I earlier provided a link to an article on (software) application development bottlenecks. I was quoted twice in the article along with other sources like Gartner and Forrester Research.
Although I was quoted twice, I provided more information than made it into the article. In this insight, I’ll provide some of the other perspectives.
To recap, here are the two segments that were published:
Application development speed and capacity are usually NOT the issue. The issue is that the business users’ requests are not prioritized and valued such that priorities are established and existing capacity is dedicated to higher value work, yielding better use and ROI of scarce development time. Every business has finite resources. If benefits/value are not established, there is no way the business can rationally make decisions about how to use scarce resources, especially application development. Without valuation and associated prioritization, priorities are usually established by politics and the infamous “who yells the loudest” methods. Also, there are no curbs on “business demands” because no one knows what is reasonable.
The craft of business analysis has degenerated into requirements writing and management in many companies. GIGO (Garbage In, Garbage Out) still applies to application development. If businesses don’t make an effort to truly understand who the customers are and what they need, then products are often based solely on internal thinking (and therefore often assumptions instead of facts) about what customers need. In this case, applications development can speed up 1,000 times and still be a waste since all the effort will be invested in delivering the wrong thing. The initial thinking should be treated as an assumption and tested by market feedback.
Here are some of the additional, unpublished perspectives along with some explanation of the “why” I made the statements:
Why not just increase development capacity if there isn’t enough capacity to meet demand? The answer is usually “that would cost too much!” But what if all the efforts have positive ROI? That would mean that everything developed brings in more than invested … wouldn’t everyone want to expand capacity in that case?
This is a thinking question that should lead to issues like not identifying value, inability to identify ROI, and the like. Those issues probably also mean that only cost, not benefit or value, is identified and tracked. The leadership question is then: Why bother with all the effort to estimate and track the former if we have no clue about the latter? Focusing only on cost leads to arguments about cost and then more focus on cost. A business needs to focus on profitable revenue growth, not cost alone. Focus on cost alone will lead to poor business decisions.
Not prioritizing and valuing work is an abdication of leadership. Trying to get all things done for everyone and putting the blame on the technicians for not getting enough done is a shell game where everyone eventually loses in some way. Leadership responsibility is to identify direction and prioritize the highest value efforts that can take the business in that direction.
Self-explanatory … and leadership is both “business” and “technology.” And while we are on the subject of “business” and “technology” or “IT” parts of the business:
Anytime we segment into “business” and “technology” or other functional areas, we have automatically failed before we even have the discussion about products and services.

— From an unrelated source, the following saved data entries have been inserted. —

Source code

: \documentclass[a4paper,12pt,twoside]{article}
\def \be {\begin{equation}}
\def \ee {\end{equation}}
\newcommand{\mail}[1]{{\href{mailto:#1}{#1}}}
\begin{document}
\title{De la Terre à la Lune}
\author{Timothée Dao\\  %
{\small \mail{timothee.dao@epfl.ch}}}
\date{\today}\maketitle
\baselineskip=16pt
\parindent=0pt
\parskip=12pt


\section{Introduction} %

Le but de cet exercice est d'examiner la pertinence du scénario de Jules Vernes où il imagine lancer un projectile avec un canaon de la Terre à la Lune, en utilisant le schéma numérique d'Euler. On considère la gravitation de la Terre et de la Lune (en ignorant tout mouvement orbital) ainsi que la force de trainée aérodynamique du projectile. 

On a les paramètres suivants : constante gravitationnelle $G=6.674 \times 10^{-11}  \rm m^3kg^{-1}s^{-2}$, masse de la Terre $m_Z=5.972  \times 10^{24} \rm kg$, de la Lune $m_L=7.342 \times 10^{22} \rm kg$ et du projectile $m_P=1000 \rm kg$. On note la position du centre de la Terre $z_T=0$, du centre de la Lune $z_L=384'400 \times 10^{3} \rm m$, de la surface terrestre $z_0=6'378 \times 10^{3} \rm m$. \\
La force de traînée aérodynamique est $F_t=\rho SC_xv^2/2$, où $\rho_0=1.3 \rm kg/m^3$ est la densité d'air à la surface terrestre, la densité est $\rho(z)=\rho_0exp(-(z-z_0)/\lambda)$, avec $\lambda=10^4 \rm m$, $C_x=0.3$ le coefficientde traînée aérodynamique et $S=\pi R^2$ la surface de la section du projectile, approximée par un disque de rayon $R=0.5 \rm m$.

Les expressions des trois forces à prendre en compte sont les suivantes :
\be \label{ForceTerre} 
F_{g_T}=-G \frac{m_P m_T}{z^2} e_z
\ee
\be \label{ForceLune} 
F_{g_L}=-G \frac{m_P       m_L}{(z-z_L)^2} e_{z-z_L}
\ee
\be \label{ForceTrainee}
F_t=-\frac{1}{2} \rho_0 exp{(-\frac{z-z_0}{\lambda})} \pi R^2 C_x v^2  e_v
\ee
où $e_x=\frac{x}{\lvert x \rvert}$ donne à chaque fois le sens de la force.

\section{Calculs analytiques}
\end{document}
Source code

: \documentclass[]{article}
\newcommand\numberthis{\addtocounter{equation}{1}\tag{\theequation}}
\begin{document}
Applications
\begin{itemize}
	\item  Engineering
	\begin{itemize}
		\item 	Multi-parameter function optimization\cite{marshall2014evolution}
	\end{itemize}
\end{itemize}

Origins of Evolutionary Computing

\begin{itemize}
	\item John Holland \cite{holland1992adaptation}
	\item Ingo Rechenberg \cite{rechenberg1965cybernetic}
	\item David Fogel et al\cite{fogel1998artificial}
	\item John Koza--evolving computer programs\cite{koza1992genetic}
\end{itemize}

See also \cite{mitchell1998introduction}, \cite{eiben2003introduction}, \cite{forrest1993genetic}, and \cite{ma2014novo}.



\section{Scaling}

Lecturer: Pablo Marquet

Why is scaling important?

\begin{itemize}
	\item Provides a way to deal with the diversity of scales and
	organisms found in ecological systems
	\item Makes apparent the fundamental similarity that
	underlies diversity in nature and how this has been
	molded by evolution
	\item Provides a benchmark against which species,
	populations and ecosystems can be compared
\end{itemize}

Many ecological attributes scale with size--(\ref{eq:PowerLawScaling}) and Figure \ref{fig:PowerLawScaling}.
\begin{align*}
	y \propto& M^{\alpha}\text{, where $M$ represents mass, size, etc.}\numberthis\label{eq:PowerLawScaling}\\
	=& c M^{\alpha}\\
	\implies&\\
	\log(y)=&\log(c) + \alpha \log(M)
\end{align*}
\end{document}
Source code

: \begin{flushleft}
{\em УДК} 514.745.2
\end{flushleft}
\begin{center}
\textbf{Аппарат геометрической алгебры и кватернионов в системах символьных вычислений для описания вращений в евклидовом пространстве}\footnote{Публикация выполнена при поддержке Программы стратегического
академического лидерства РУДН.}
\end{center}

ALL delivery of needed products and services, whether external or internal, should have business value, period. Segmentation into functional silos just reinforces lack of leadership and ownership for the whole value flow and engenders arguments about fiefdoms.
“Aligning business and IT” has been a perennial item on the top priority lists of CIOs. One of the reasons it is there is that the CIOs and their counterparts are thinking in silo terms and trying to sort out competing silo priorities presented to IT. Since silos typically use different prioritization approaches, there is no common ground on which to base prioritization across silos. If the overall business was run based on what customers value and what the business needs to do to deliver that value effectively and economically, priorities would be clearer and there would be few alignment issues.
Application development metrics are often vanity metrics … metrics that are easier to find but that don’t relate to user/customer value delivered. Utilization is a perfect example – what customer cares about how long someone works or even how much software is produced? The customer cares about value received. Output does not automatically equate to outcome.
Metrics are another area that cause business-IT silo misalignment, assuming we persist with the silo mentality, because IT often runs on different metrics that may not have any meaning to business. That means any prioritization discussion around metrics will automatically be derailed or degenerate into non-rational prioritization schemes because silos are measured differently. How can your business focus on outcomes and not just input or output?
Agile approaches hold great promise for many application development groups but ONLY if the full organizational “system” is considered and adjusted. Otherwise, gains will be smaller than hoped and short-term at best.
An example: performance management is notorious for not being aligned with agile approaches, leading to agile derailment as soon as performance management reviews/ratings penalize people for working in agile ways. One common misalignment is when performance management (and management) focuses on individual performance while management then talks about team work and results. What do you think will win long-term?
Agile approaches also emphasize results over activity, naturally helping with the other perspectives about value and prioritization.
Speeding up application development is rarely just about the tools or technology and more often about the human element. Are people led, organized, and incentivized for results excellence?
An example: if vanity metrics are used to “dashboard” applications development, then people will work to the vanity metrics rather than real results.
Multitasking is the carbon monoxide of corporate productivity. Simply reducing multitasking can generate astounding productivity ROI without complicated process, tooling, or other changes.